Historically and in fiction the supposed signs of ‘psychosomatic illnesses’ overlap with the signs of ‘malingering‘ and potentially include:
- doesn’t make medical/scientific sense, eg paralysis when there is no evidence of nerve damage
- involves voluntary actions, but not reflexes, eg blinking when object approaches the eye in hysterical blindness
- inconsistent or variable presentation, eg a paralysis that disappears when no medical observer is present or disappears when needed to prevent a fall, or the presence of mutism when talking to some people but not to others
In the world of popular culture, if not psychiatry, these concepts grew out of Freudian Psychoanalysis and the First World War understanding of shell shock.
However, I don’t know if there are any clear cut demonstrable examples of illnesses involving the above, and in most real life situations things are much more complex.

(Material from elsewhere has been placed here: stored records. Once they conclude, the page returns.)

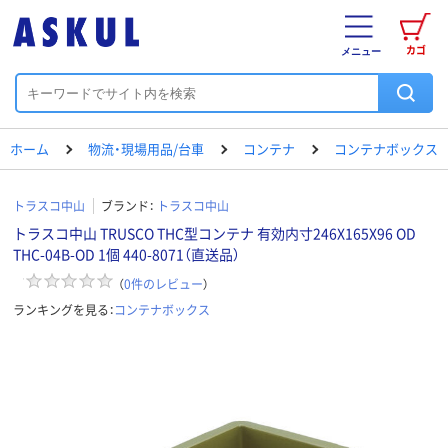
カゴ
メニュー
ホーム
物流・現場用品/台車
コンテナ
コンテナボックス
トラスコ中山
ブランド：
トラスコ中山
トラスコ中山 TRUSCO THC型コンテナ 有効内寸246X165X96 OD
THC-04B-OD 1個 440-8071（直送品）
（
0
件のレビュー
）
ランキングを見る：
コンテナボックス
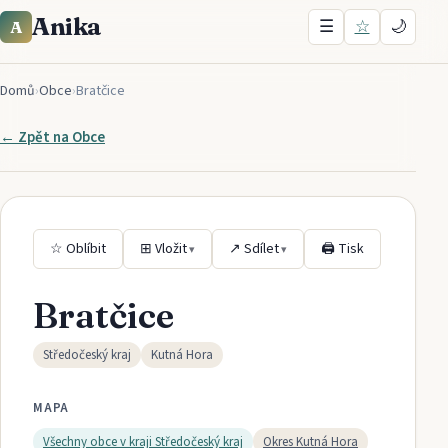
Anika
☰
☆
🌙
A
Domů
›
Obce
›
Bratčice
← Zpět na
Obce
☆ Oblíbit
⊞ Vložit
↗ Sdílet
🖨 Tisk
▾
▾
Bratčice
Středočeský kraj
Kutná Hora
MAPA
Všechny obce v kraji
Středočeský kraj
Okres
Kutná Hora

For example to say something does not make scientific/medical sense depends entirely on our current state of medical knowledge and ignores conditions like MS that were previously understood to psychiatric but are now known to be neurological. Because a complex condition is currently poorly understood this is not of itself evidence that is psychosomatic. Also variability of does not necessarily mean a psychological basis, it may as likely mean we do not understand the triggers or causes of the symptoms. Because we currently fail to identify the patterns does not mean that patterns do not exist.